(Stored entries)

*****

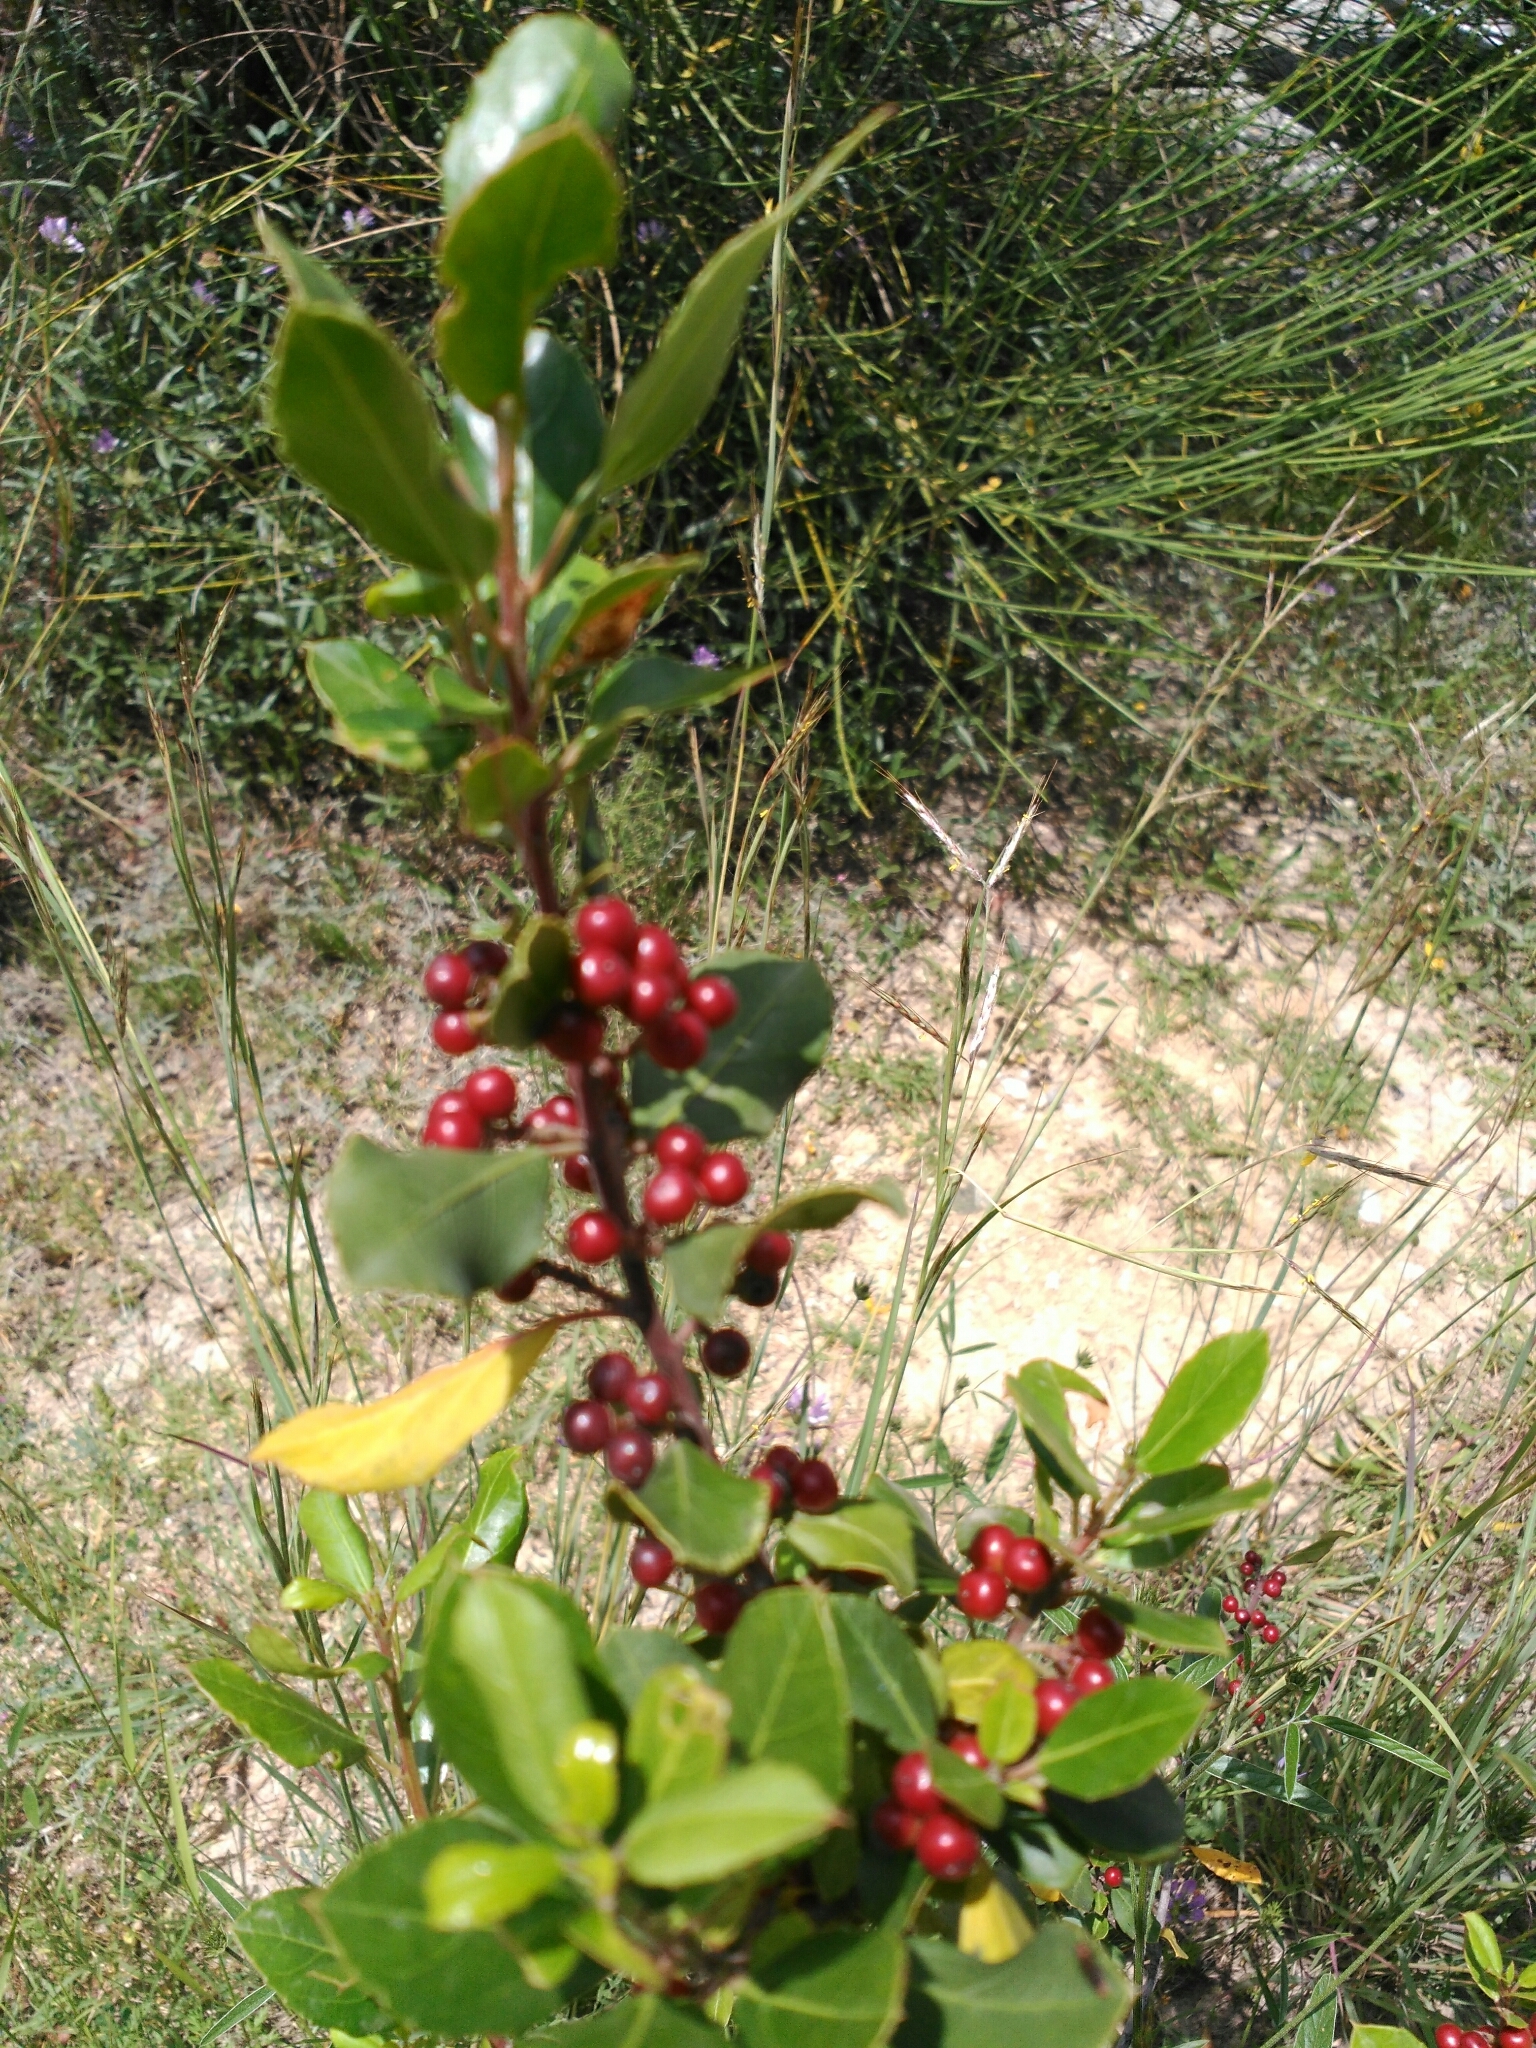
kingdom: Plantae
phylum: Tracheophyta
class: Magnoliopsida
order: Rosales
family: Rhamnaceae
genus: Rhamnus
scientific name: Rhamnus alaternus
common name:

*****

**SET TASK**
Print every line of the entries above word for word, leaving out the pictures.

**TASK RESPONSE**
kingdom: Plantae
phylum: Tracheophyta
class: Magnoliopsida
order: Rosales
family: Rhamnaceae
genus: Rhamnus
scientific name: Rhamnus alaternus
common name:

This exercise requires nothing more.